§ SOURCE TEXT
-------

SOLID is an acronym representing five design principles aimed at creating more understandable, flexible, and maintainable software. These principles are fundamental to object-oriented design and programming. Here’s a detailed explanation of each:

Single Responsibility Principle (SRP)

  • Definition: A class should have only one reason to change, meaning it should have only one responsibility or job.
  • Purpose: To ensure that a class is focused on a single task, making it easier to understand, test, and maintain. If a class has multiple responsibilities, changes to one responsibility might affect others, leading to a tightly coupled codebase.
  • Example: If you have a Report class that handles both generating and printing reports, it violates SRP. Instead, split it into two classes: ReportGenerator (responsible for generating reports) and ReportPrinter (responsible for printing reports).

-------

§ TASK DETAILS
Please write out the stretch of the SOLID principles text from "SOLID is an" through "Responsibility Principle (SRP)", swapping "acronym" for "abbreviation".

-------

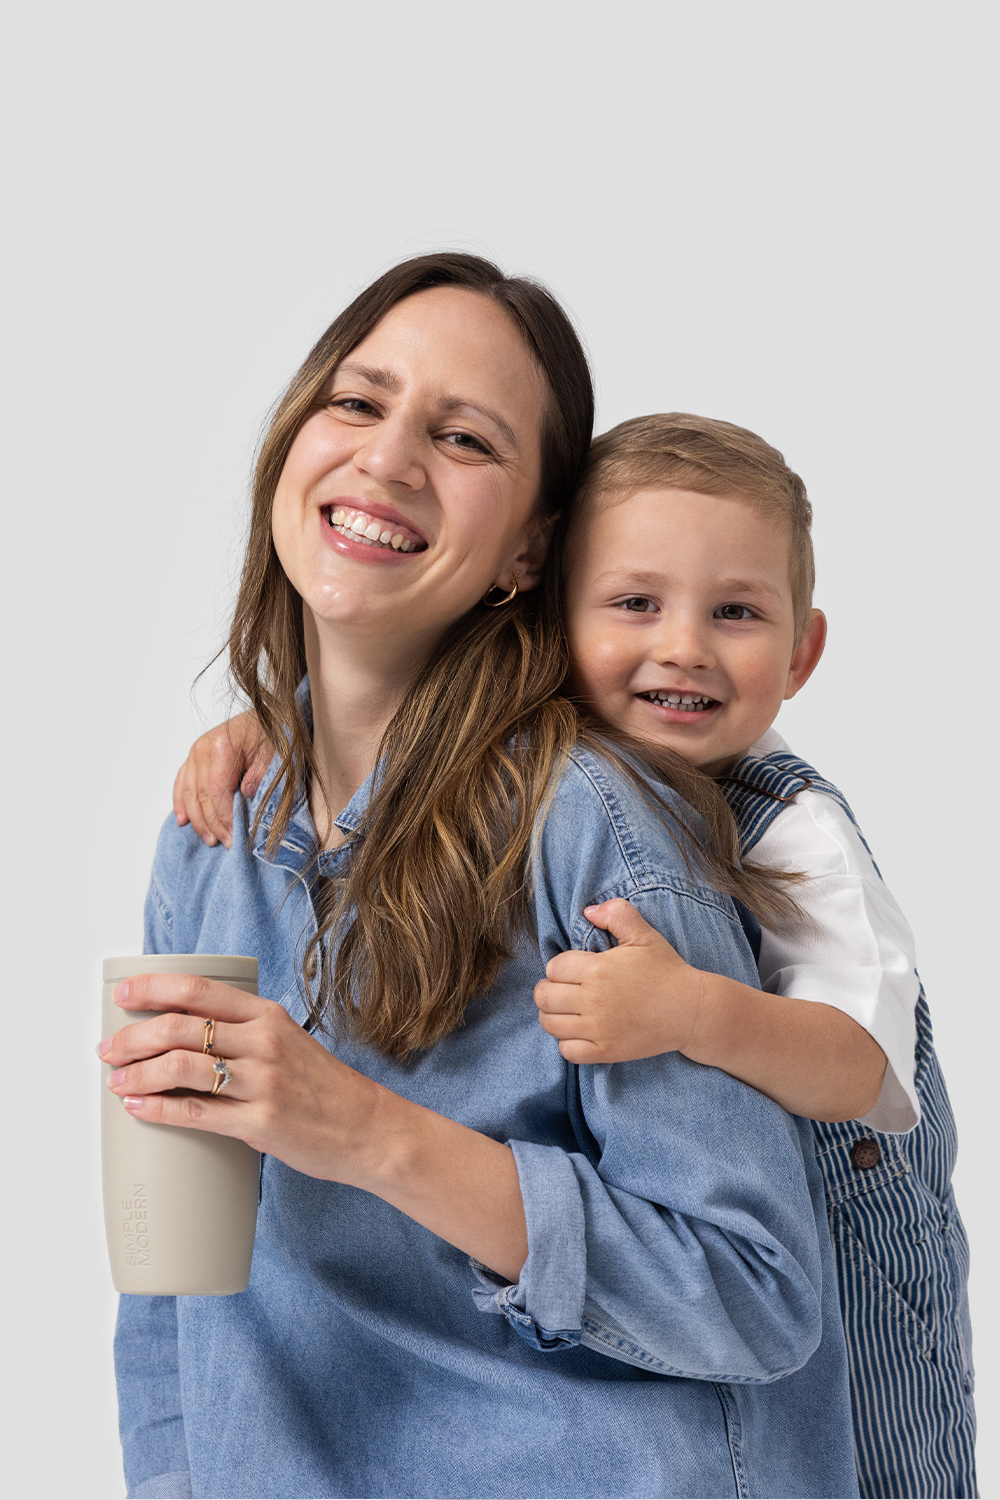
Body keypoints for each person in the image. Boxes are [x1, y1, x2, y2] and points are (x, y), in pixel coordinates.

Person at [102, 256, 858, 1500]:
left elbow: (755, 1298)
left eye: (461, 437)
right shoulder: (211, 824)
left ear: (528, 554)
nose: (389, 460)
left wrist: (364, 1133)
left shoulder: (595, 830)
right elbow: (171, 1288)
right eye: (357, 403)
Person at [181, 410, 976, 1499]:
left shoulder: (800, 833)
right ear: (554, 621)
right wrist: (267, 723)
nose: (683, 646)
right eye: (635, 604)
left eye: (735, 612)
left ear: (802, 651)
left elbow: (858, 1069)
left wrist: (691, 1010)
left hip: (859, 1231)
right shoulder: (569, 749)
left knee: (889, 1462)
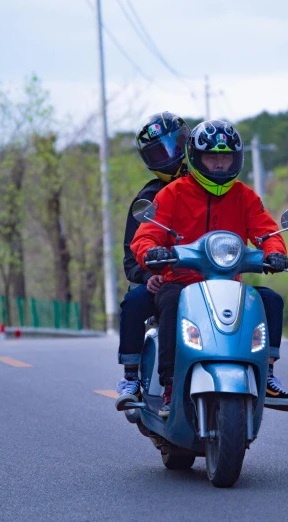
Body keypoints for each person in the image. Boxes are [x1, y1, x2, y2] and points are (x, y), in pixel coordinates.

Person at [131, 120, 288, 417]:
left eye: (226, 157)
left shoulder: (244, 195)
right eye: (212, 157)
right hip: (181, 282)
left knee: (270, 301)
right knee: (171, 302)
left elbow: (265, 232)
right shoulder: (172, 193)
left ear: (237, 158)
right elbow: (145, 235)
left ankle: (268, 374)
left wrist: (275, 253)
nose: (220, 164)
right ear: (196, 159)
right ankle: (171, 384)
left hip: (228, 284)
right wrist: (151, 252)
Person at [116, 112, 190, 405]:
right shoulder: (147, 199)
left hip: (207, 278)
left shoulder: (211, 188)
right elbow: (130, 259)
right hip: (163, 281)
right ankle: (131, 377)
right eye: (160, 151)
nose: (171, 155)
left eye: (176, 145)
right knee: (133, 303)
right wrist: (149, 277)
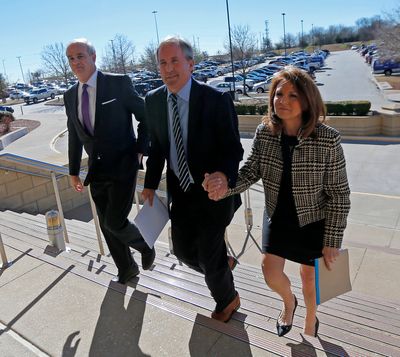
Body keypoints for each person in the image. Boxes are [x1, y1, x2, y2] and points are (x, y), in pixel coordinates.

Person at [204, 66, 351, 336]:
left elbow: (340, 194)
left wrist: (333, 239)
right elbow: (250, 172)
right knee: (270, 272)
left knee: (309, 279)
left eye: (293, 95)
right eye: (278, 94)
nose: (282, 100)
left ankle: (310, 318)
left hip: (313, 219)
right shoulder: (265, 132)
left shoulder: (328, 139)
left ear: (307, 100)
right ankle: (288, 302)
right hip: (277, 215)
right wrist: (224, 185)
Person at [142, 36, 244, 322]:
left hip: (213, 193)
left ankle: (228, 299)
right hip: (182, 193)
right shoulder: (153, 101)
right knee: (184, 252)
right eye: (162, 62)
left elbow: (233, 148)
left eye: (175, 61)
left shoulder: (216, 99)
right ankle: (222, 266)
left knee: (210, 255)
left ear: (190, 63)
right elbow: (158, 147)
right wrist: (150, 184)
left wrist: (223, 176)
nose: (168, 68)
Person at [64, 38, 155, 284]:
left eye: (80, 56)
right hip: (96, 171)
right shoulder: (70, 95)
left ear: (93, 57)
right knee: (106, 225)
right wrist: (73, 171)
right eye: (71, 58)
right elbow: (74, 133)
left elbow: (146, 117)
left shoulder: (118, 84)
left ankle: (145, 245)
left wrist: (140, 150)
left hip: (123, 166)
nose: (76, 62)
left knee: (114, 221)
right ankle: (126, 269)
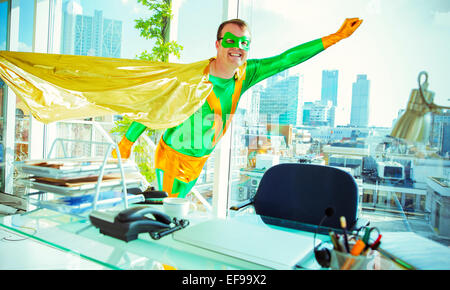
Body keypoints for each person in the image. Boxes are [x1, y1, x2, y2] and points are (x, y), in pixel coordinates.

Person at [113, 17, 363, 198]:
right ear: (218, 44)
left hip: (199, 160)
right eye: (231, 41)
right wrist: (127, 142)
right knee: (166, 212)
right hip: (171, 155)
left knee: (174, 211)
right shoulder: (192, 77)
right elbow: (156, 107)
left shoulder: (245, 74)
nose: (238, 48)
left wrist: (336, 37)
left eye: (244, 43)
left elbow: (286, 59)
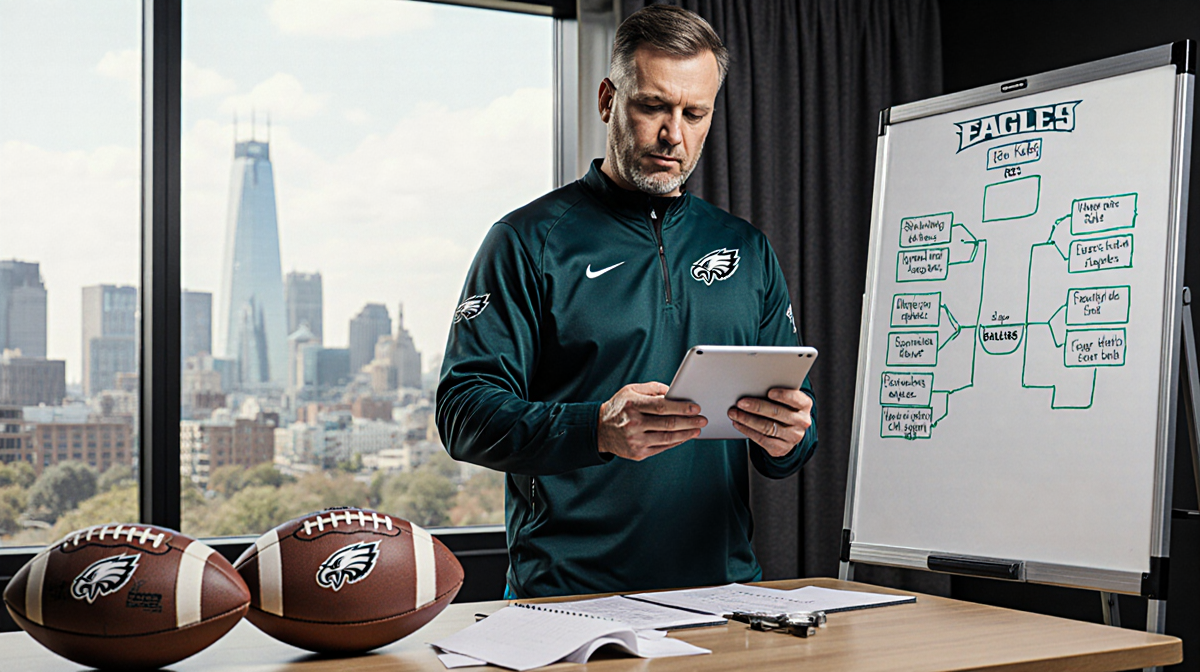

-------

§ ANSWER TO THIS TASK
SOLID is an abbreviation representing five design principles aimed at creating more understandable, flexible, and maintainable software. These principles are fundamental to object-oriented design and programming. Here’s a detailed explanation of each:

Single Responsibility Principle (SRP)